Copyright 1998 Southeast Missourian
Despite the corporation's financial woes and shaky five-year history, the organizers of Community Sweat Equity Housing are not giving up on what they believe is a worthwhile venture.
"Sweat Equity is not coming to an end," said Michael Sterling, treasurer of CSEH and president of the local chapter of the NAACP.
"We went through our bumps and bruises, but we learned lessons," Sterling said.
Even after CSEH has lost eight properties it once owned and is threatened with the loss of the remaining two, Sterling remains optimistic about the future of the project. He said that the program was being revamped and that he and the CSEH board wanted to acquire more homes and would negotiate to purchase more.
"We're going to hopefully look again to try to rebuild the stock of houses," he said. "Sweat Equity is still a good concept."
The project officially began in 1993 when Cape Girardeau-based CSEH incorporated in Missouri as a not-for-profit organization. Its primary purpose was to bring housing to low- and moderate-income families and to help the families make the transition from tenancy to home ownership.
"We wanted them moving from loanership to ownership," Sterling said.
By the end of the year CSEH had purchased its first home in the northeastern quadrant of Cape Girardeau. Twelve months later, CSEH owned nine additional homes in the city.
Three local banks entered into an agreement with CSEH to help finance the purchase of the homes as a part of the banks' Community Reinvestment Programs. A local real estate broker also joined in the housing effort.
But today, four years after the purchase of the last homes, eight properties have been lost by CSEH, either foreclosed on by the banks or deeded back to the banks in lieu of foreclosure. The remaining two have been threatened with foreclosure if the current tenants are unable to secure financing by the first of December.
"It's still very viable," said Thomas M. Meyer, the real estate broker who was involved with CSEH. "It still has merit."

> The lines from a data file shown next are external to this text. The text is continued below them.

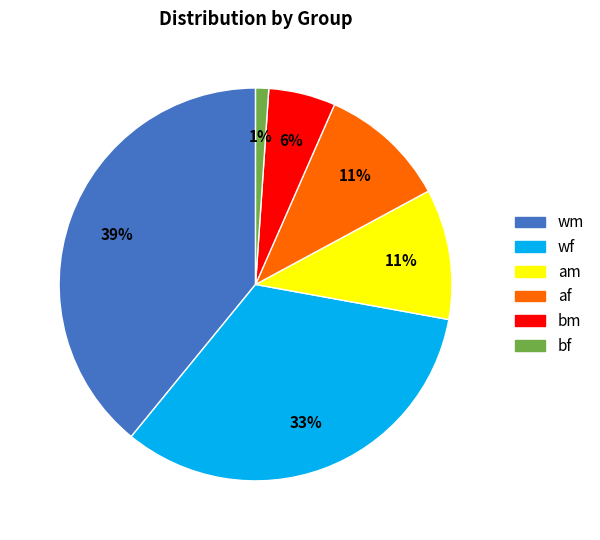

To the nearest percent, what is the average slice percentage?

17%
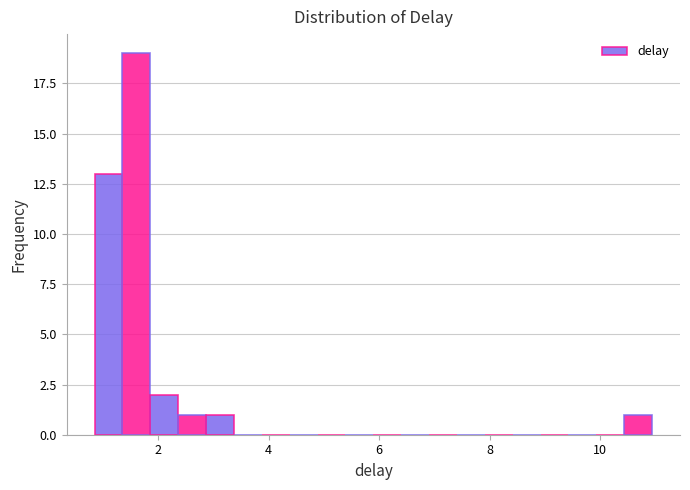

Around what value on the x-axis is the tallest bar? Give the approximate position of its centre, as read against the axis.

1.6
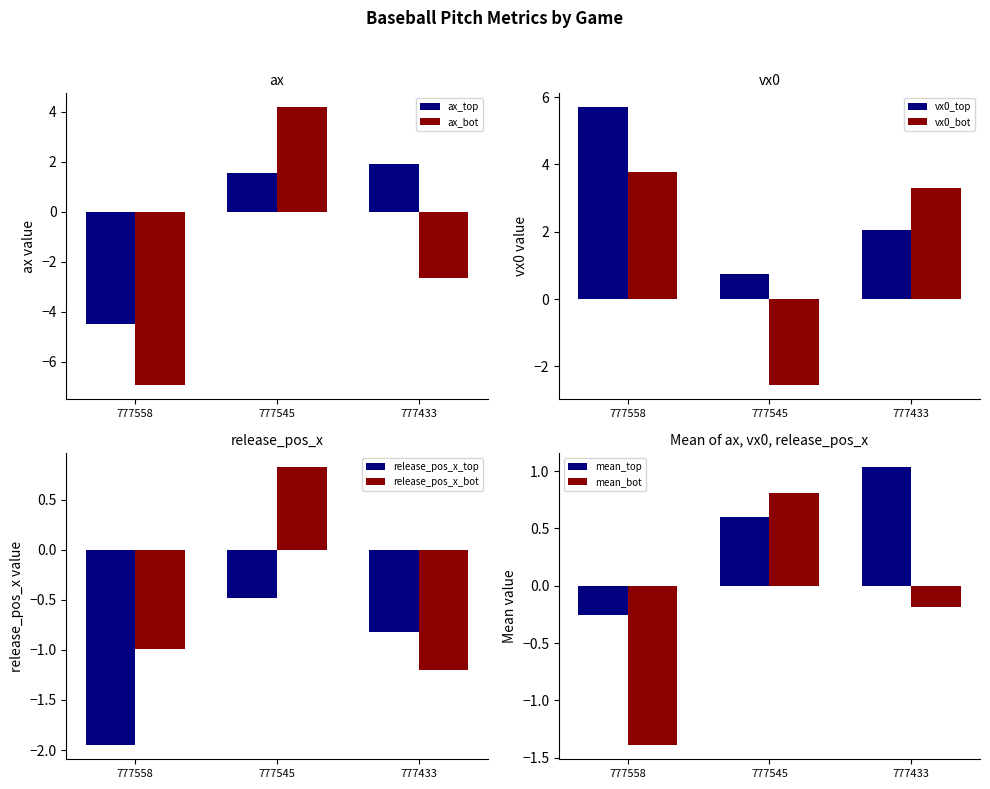

Does the chart contain any negative values?

Yes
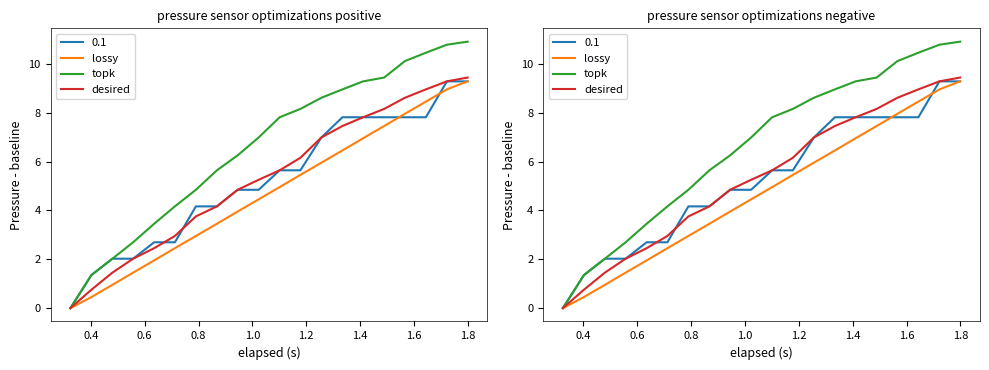

How many data points in lossy are less than 4?

9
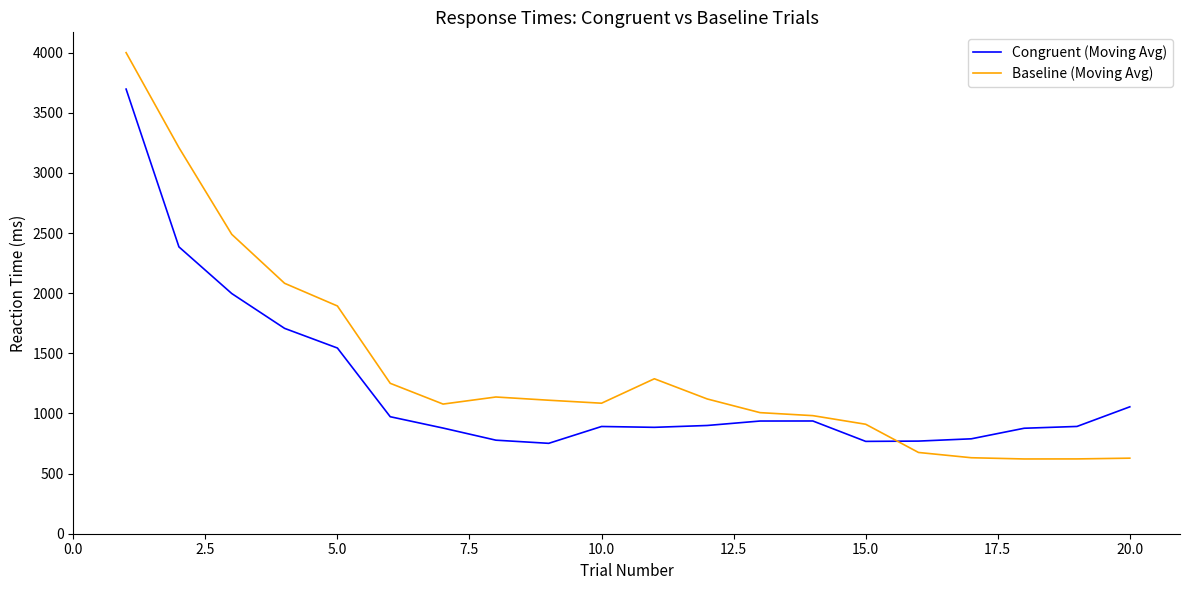

What is the minimum value for Congruent (Moving Avg)?

751.6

Meyer worked for over two years managing the properties for CSEH before returning control of the property to the board at the end of last year.
Both Meyer and Sterling agree that there is a need for affordable housing in the Cape Girardeau area for low- and moderate-income families, the type of housing that Sweat Equity was supposed to provide.
"More families need assistance," Meyer said.
Sterling went further, estimating that over 1,600 in Cape Girardeau do not have a decent place to live and that homes are overcrowded with as many as 12 to 15 people living in a single family dwelling.
"The problem is getting worse with some families living like sardines in a box," he said.
Other families are paying up to 90 percent of their income on housing, Sterling said.
Because they believe there is a need for housing in the city, both men agree that an organization like CSEH is important for the community. Where they disagree is on what needs to be done to make CSEH a vital part of the housing solution.
Meyer said that the CSEH board was supposed to set up a committee who would review applicants. The board should have been looking more closely at the applicants, verifying a history of payment and finding a genuine interest in owning property.
"If I were to do it again, I'd work on one or two properties, concentrate on them," Meyer said.
He added that he would have closer contact with the tenants, getting the community to work more closely with the families to insure that they succeed as homeowners. Part of that might include getting the tenants personal finance counseling with the banks to insure that they handled their money in such a way that they could meet their house payments.
Sterling agreed that there was a need to screen potential tenants better. He said that CSEH was looking for people of low to moderate income, especially people who could not afford to purchase a home in the usual manner, but who did have an income coming in regularly so they could make their payments.
Still, he acknowledged that CSEH did not look at the credit history of its potential tenants because CSEH knew that some of the people had credit problems in the past.
But the real problem, he said, was the lack of adequate funds to back up the project. When CSEH continues, it will have to look for other ways to fund the program.
"Next time we'll ask the banks to donate the property," Sterling said.
Dr. Bernice Coar-Cobb, president of CSEH and Sterling's wife, agreed that the major problem that the group ran into was funding. The group, she said, received no grants or other additional funding. All of its operating capital came through the rent which tenants paid on the property.
"As we continue the project, we will seek funding," she said.
Both Sterling and Coar-Cobb said that they would ask people in the community for donations to help the project along.
"We would have accepted donations (in the past) if people came forward," Coar-Cobb said.
But CSEH has never received federal tax-exempt status. Thus, those contributing to the organization could not claim the donations as a charitable contribution on their federal income tax return.
Neither Sterling nor Coar-Cobb are discouraged by the bumps and bruises that CSEH has experienced in its five-year history. In fact, Coar-Cobb stated that things have been running much smoother since Meyer returned managerial control of the property back to the CSEH board last December.
She acknowledged that the board itself has not been meeting regularly this year, but that she and Sterling have been "taking care of everything."
"The concept was good. We still think it can work," she said.